Apparently I didn't. Within the week I was venturing out for sustenance, but still looking for liquid wellness. I took my sister, Wendy, to Pot de Pho, the new Vietnamese noodle house from chef Khai Duong of Ghirardelli Square's elegant and excellent Ana Mandara. When we entered the corner restaurant, previously home to many spots including Straits Cafe and Spanish Fly, my sister gasped a little and said it didn't look like any pho house she'd ever been in. We'd spent the ride out along Geary reminiscing about pho we'd shared in Los Angeles, Seattle, and the Bay Area, in divey, fluorescent-lit places with Formica tables and quick turnover. (By the by, when I say "fuh," as pho is pronounced, people look at me funny and I feel pretentious; but when I say "pho," somebody inevitably looks at me kindly and says "That's fuh!")

Pot de Pho is a beautiful, sophisticated restaurant, with warm, subtle, low lighting. It's a place where you want to linger. We sat at a dark polished-wood table on dark high-back leather chairs, and unfolded cream-colored napkins. I smiled when I saw the legend "Eat for health, taste for life" atop the one-page printed menu: That's what I was hoping for.

Most pho houses offer dozens of combinations for the meat garnishes of the basic broth with rice noodles, but Pot de Pho has only five: rare steak, well-done beef shank, rare steak and well-done shank, chicken, and vegan, each available in medium or large. No tendon? No tripe? My sister was surprised — so was I — but we went for the beef combination, pho tai chin.

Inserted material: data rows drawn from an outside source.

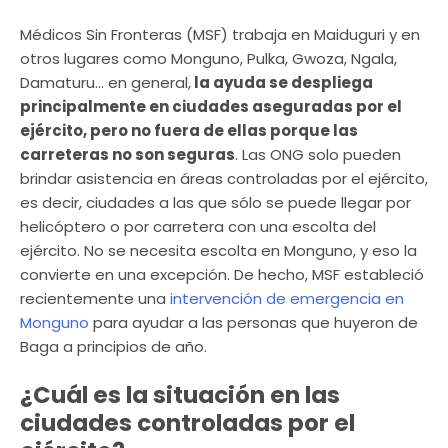
Médicos Sin Fronteras (MSF) trabaja en Maiduguri y en
otros lugares como Monguno, Pulka, Gwoza, Ngala,
Damaturu… en general,
la ayuda se despliega
principalmente en ciudades aseguradas por el
ejército, pero no fuera de ellas porque las
carreteras no son seguras
. Las ONG solo pueden
brindar asistencia en áreas controladas por el ejército,
es decir, ciudades a las que sólo se puede llegar por
helicóptero o por carretera con una escolta del
ejército. No se necesita escolta en Monguno, y eso la
convierte en una excepción. De hecho, MSF estableció
recientemente una
intervención de emergencia en
Monguno
para ayudar a las personas que huyeron de
Baga a principios de año.
¿Cuál es la situación en las
ciudades controladas por el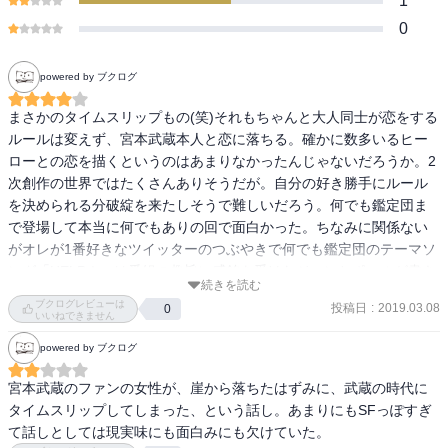
1
0
powered by ブクログ
まさかのタイムスリップもの(笑)それもちゃんと大人同士が恋をする
ルールは変えず、宮本武蔵本人と恋に落ちる。確かに数多いるヒー
ローとの恋を描くというのはあまりなかったんじゃないだろうか。2
次創作の世界ではたくさんありそうだが。自分の好き勝手にルール
を決められる分破綻を来たしそうで難しいだろう。何でも鑑定団ま
で登場して本当に何でもありの回で面白かった。ちなみに関係ない
がオレが1番好きなツイッターのつぶやきで何でも鑑定団のテーマソ
ング「HELP！」は番組の趣旨に感銘を受けたジョンとポールが書き
続きを読む
下ろした曲というのが1番好きだ。創作もこれくらいの遊び心があっ
ブクログレビューは
投稿日
:
2019.03.08
0
て良いと思う。
いいねできません
powered by ブクログ
宮本武蔵のファンの女性が、崖から落ちたはずみに、武蔵の時代に
タイムスリップしてしまった、という話し。あまりにもSFっぽすぎ
て話しとしては現実味にも面白みにも欠けていた。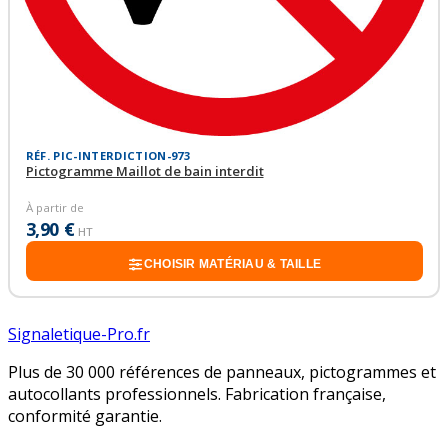
RÉF. PIC-INTERDICTION-973
Pictogramme Maillot de bain interdit
À partir de
3,90 €
HT
CHOISIR MATÉRIAU & TAILLE
Signaletique-Pro.fr
Plus de 30 000 références de panneaux, pictogrammes et
autocollants professionnels. Fabrication française,
conformité garantie.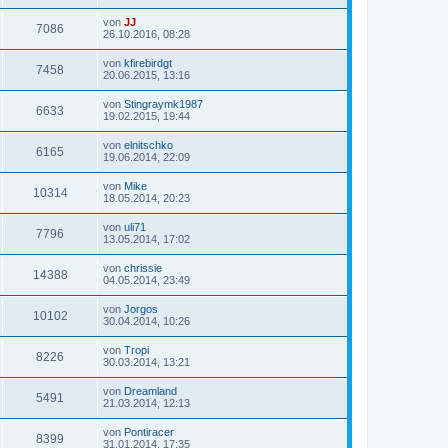
von
JJ
7086
26.10.2016, 08:28
von
kfirebirdgt
7458
20.06.2015, 13:16
von
Stingraymk1987
6633
19.02.2015, 19:44
von
elnitschko
6165
19.06.2014, 22:09
von
Mike
10314
18.05.2014, 20:23
von
uli71
7796
13.05.2014, 17:02
von
chrissie
14388
04.05.2014, 23:49
von
Jorgos
10102
30.04.2014, 10:26
von
Tropi
8226
30.03.2014, 13:21
von
Dreamland
5491
21.03.2014, 12:13
von
Pontiracer
8399
31.01.2014, 17:35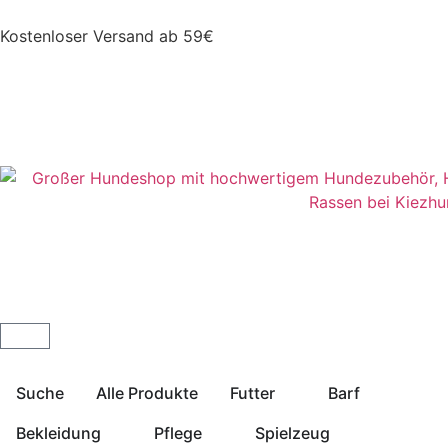
Kostenloser Versand ab 59€
Suche
Alle Produkte
Futter
Barf
Bekleidung
Pflege
Spielzeug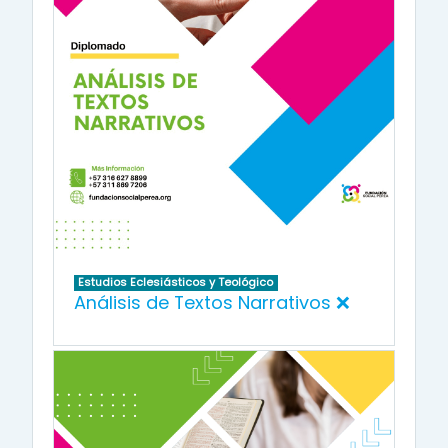
Estudios Eclesiásticos y Teológico
Análisis de Textos Narrativos ❌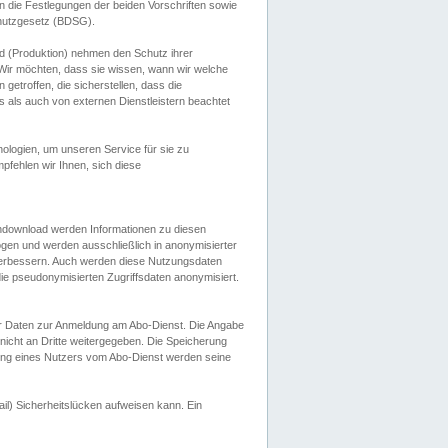
 die Festlegungen der beiden Vorschriften sowie
hutzgesetz (BDSG).
 (Produktion) nehmen den Schutz ihrer
ir möchten, dass sie wissen, wann wir welche
etroffen, die sicherstellen, dass die
 als auch von externen Dienstleistern beachtet
ologien, um unseren Service für sie zu
fehlen wir Ihnen, sich diese
endownload werden Informationen zu diesen
ogen und werden ausschließlich in anonymisierter
verbessern. Auch werden diese Nutzungsdaten
ie pseudonymisierten Zugriffsdaten anonymisiert.
her Daten zur Anmeldung am Abo-Dienst. Die Angabe
 nicht an Dritte weitergegeben. Die Speicherung
dung eines Nutzers vom Abo-Dienst werden seine
il) Sicherheitslücken aufweisen kann. Ein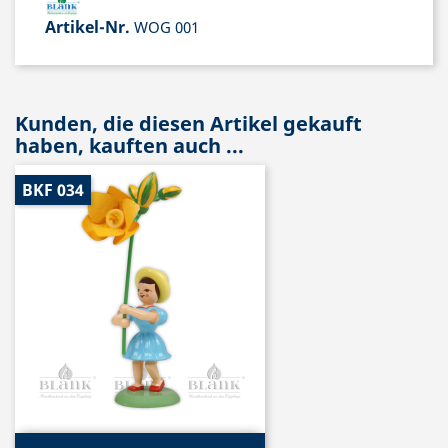
Artikel-Nr.
WOG 001
Kunden, die diesen Artikel gekauft
haben, kauften auch ...
BKF 034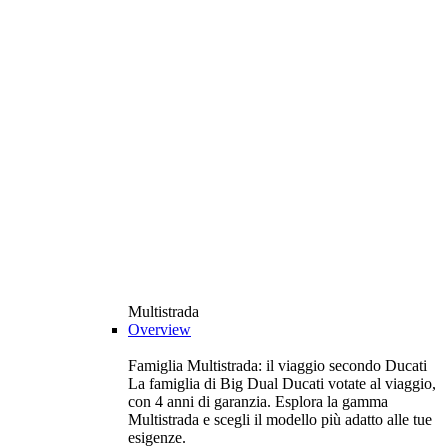
Multistrada
Overview
Famiglia Multistrada: il viaggio secondo Ducati
La famiglia di Big Dual Ducati votate al viaggio,
con 4 anni di garanzia. Esplora la gamma
Multistrada e scegli il modello più adatto alle tue
esigenze.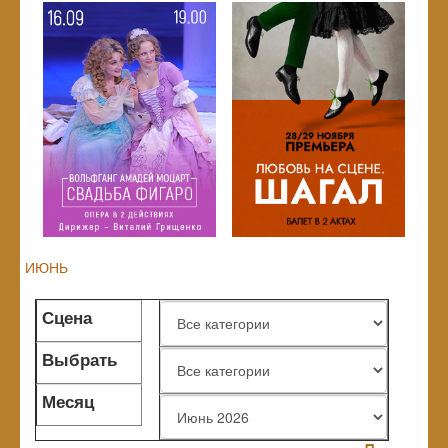
ИЮНЬ
Сцена
Выбрать
жанр
Месяц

There are also five rice plates, three salads, three rolls, and one dessert. So, in addition to the pho, we order cari vit (curried duck), and goi du du tom thit (green papaya salad). The salad came first: a plate heaped with julienned crunchy green papaya, slivered pork, sliced pink prawns, and crunchy bits of peanuts in a hot and spicy vinaigrette. Stellar.

The pho came in a big steamy bowl full of fat house-made noodles, bean sprouts, and sliced meat, with a side plate bearing onion slices, a big slice of lemon, sprigs of Thai basil, another chopped herb we didn't recognize, and some slivered red chile, with a tiny yin-yang dish holding dark hoisin sauce and bright-red Sriracha-esque hot sauce. A pretty green spouted container held soy sauce. "I prefer it when the bean sprouts come on the side," Wendy said. "They stay crisper." I had to agree. And we both prefer lime to lemon for our pho.

We were told that the second green was "cool cilantro," a new one on us. The pho was just fine. But when you only offer five varieties, and announce on the menu that Chef Duong has spent a lifetime eating and researching pho throughout the world, simmering his broth for many hours with Wasami Kobe-style beef bone and alkalinized water (another new one on me), I expected to be blown away.

I was definitely not blown away by the dish described as "curried duck and lemongrass-marinated duck leg." It was a lone leg with a too-firm texture that didn't taste of lemongrass, just the curry sauce it came in. The best things about the dish were the crisp green beans and succulent lumps of eggplant, which went better with the sauce than the duck.